Part-Time Teaching Licenses: Illinois

Expanding the Pool of Teachers Policy

Goal

The state should offer a license with minimal requirements that allows content experts to teach part time.

Does not meet goal
Suggested Citation:
National Council on Teacher Quality. (2013). Part-Time Teaching Licenses: Illinois results. State Teacher Policy Database. [Data set].
Retrieved from: https://www.nctq.org/yearbook/state/IL-Part--Time-Teaching-Licenses-21

Analysis of Illinois's policies

Illinois does not offer a license with minimal requirements that would allow content experts to teach part time.

Recommendations for Illinois

Offer a license that allows content experts to serve as part-time instructors.
Illinois should permit individuals with deep subject-area knowledge to teach a limited number of courses without fulfilling a complete set of certification requirements. The state should verify content knowledge through a rigorous test and conduct background checks as appropriate, while waiving all other licensure requirements. Such a license would increase districts' flexibility to staff certain subjects, including many STEM areas, that are frequently hard to staff or may not have high enough enrollment to necessitate a full-time position.

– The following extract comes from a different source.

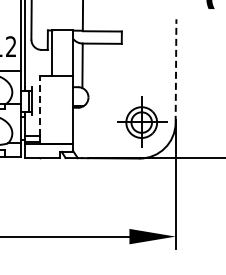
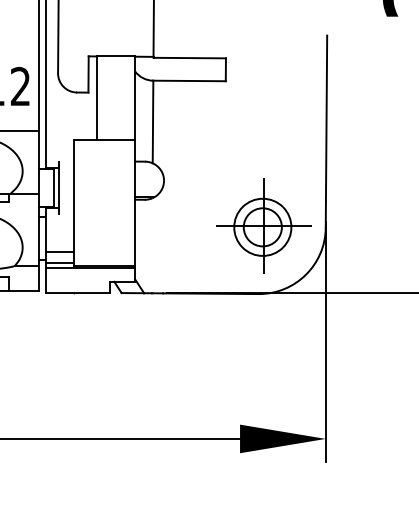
line: (176, 71) -> (327, 132), dashed -> solid
line: (40, 105) -> (74, 195), dashed -> solid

State response to our analysis

Illinois pointed out that what NCTQ refers to as part-time teaching licenses the  state refers to as educator licenses with stipulations endorsed for Provisional Career and Technical Educator. The requirements of Section 25.72 apply to individuals seeking an educator license with stipulations endorsed for provisional career and technical educator pursuant to Section 21B-20(2)(F) of the School Code [105 ILCS 5/21B-20(2)(F)]. Each applicant for an educator license with stipulations endorsed for provisional career and technical educator shall present evidence of having completed 8,000 hours of work experience in the last 10 years immediately preceding application in the skill area for which the applicant is seeking employment. (See Section 21B-20(2)(F).) The required evidence of this work experience shall be written statements from former supervisors who can be reached for verification or, in cases in which supervisors are no longer available to verify the individual?s employment, affidavits by the applicant describing the work experience. 


Research rationale

Part-time licenses can help alleviate severe shortages, especially in STEM subjects. 

Some of the subject areas in which states face the greatest teacher shortages are also areas that require the deepest subject-matter expertise.  Staffing shortages are further exacerbated because schools or districts may not have high enough enrollments to necessitate full-time positions.  Part-time licenses can be a creative mechanism to get content experts to teach a limited number of courses.  Of course, a fully licensed teacher is best, but when that isn't an option, a part-time license allows students to benefit from content experts—individuals who are not interested in a full-time teaching position and are thus unlikely to pursue traditional or alternative certification.  States should limit licensure requirements to those that verify subject-matter knowledge and address public safety, such as background checks.

Part-Time Teaching Licenses: Supporting Research

The origin of this goal is the effort to find creative solutions to the STEM crisis. While teaching waivers are not typically used this way, teaching waivers could be used to allow competent professionals from outside of education to be hired as part-time instructors to teach courses such as Advanced Placement chemistry or calculus as long as the instructor demonstrates content knowledge on a rigorous test.  See NCTQ, "Tackling the STEM Crisis: Five steps your state can take to improve the quality and quantity of its K-12 math and science teachers", at: http://www.nctq.org/p/docs/nctq_nmsi_stem_initiative.pdf.

For the importance of teachers' general academic ability, see R. Ferguson, "Paying for Public Education: New Evidence on How and Why Money Matters," Harvard Journal on Legislation,Volume 28, Summer 1991, pp. 465-498.

For more on math and science content knowledge, see D. Monk, "Subject Area Preparation of Secondary Mathematics and Science Teachers and Student Achievement," Economics of Education Review, Volume 13, No. 2, June 1994, pp. 125-145; R. Murnane, "Understanding the Sources of Teaching Competence: Choices, Skills, and the Limits of Training," Teachers College Record, Volume 84, No. 3, 1983, pp. 564-569.